What is happening is that the print media, which is totally free in both in India and Pakistan, and is rightly quite cruel to the politicians, is still slavishly following the government line in the matters of foreign policy.

More channels are opening up, but they also have little freedom; they censor cartoons as well as news and information. Hence, the two media are still talking to their own people and the political frontiers are only tightening.

Mr. Ahmed pointed out that the political frontiers can be hoped to soften if an advance is made in some other direction, such as free trade or free exchange of newspapers. For instance, if someone from Bombay wants his English newspaper to be sold in Pakistan then he will have to be very careful about what is being written – it won’t be the third or fourth editorial assistant anymore who will write whatever he has been indoctrinated about Pakistan. Then the Indian newspaper will have to cover Pakistan, and probably also to employ Pakistani journalists; the newspapers will become balanced. However, the scope of such an endeavour is moderated by the fact that the English readership in Pakistan is very limited.

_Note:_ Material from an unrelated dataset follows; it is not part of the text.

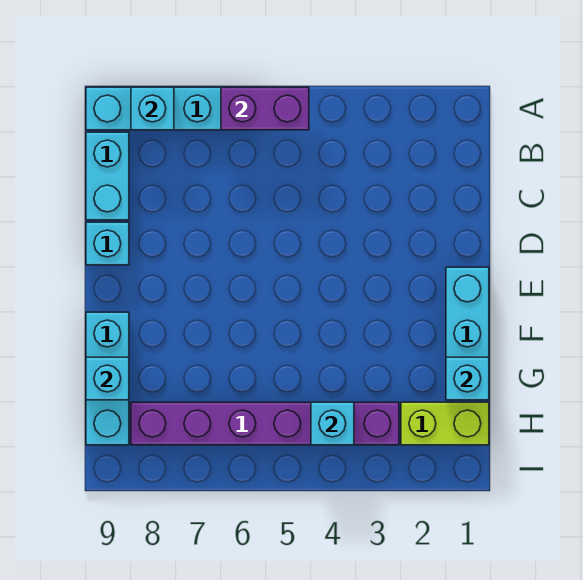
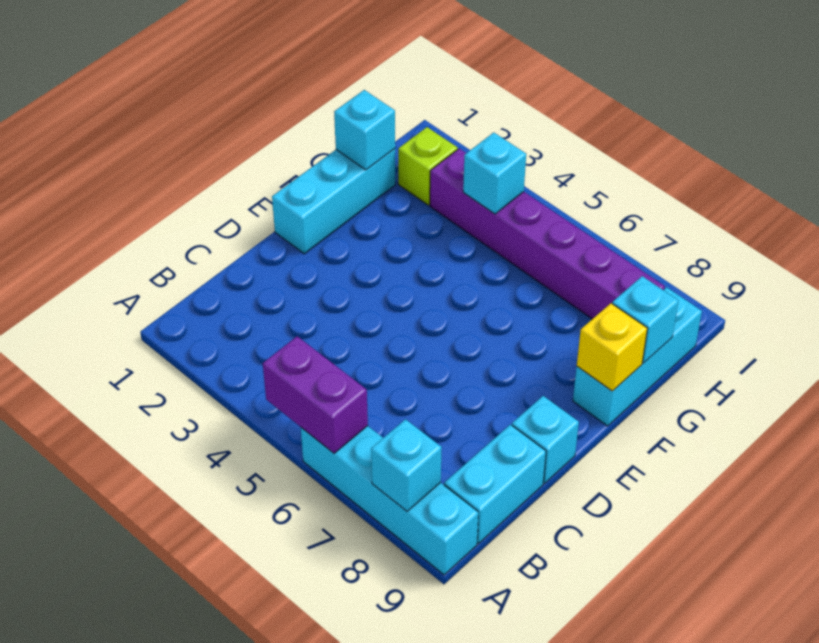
none -> yellow 1x1 brick [577,303,647,391]
lime 1x2 brick [401,402,489,445] -> lime 1x1 brick [398,127,458,205]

A bigger problem will have to faced if free exchange of newspapers is extended to Urdu newspapers, because there is a large Urdu market in India, which might be unhappy in the beginning "by the inroad that our Nawa-i-Waqt and Jang will make into India." Their messages may also disturb the Indian readers but Mr. Ahmed hoped that the free market will perform its own miracle: "if you want to be sold in India and to get Indian advertisements, then you better be balanced."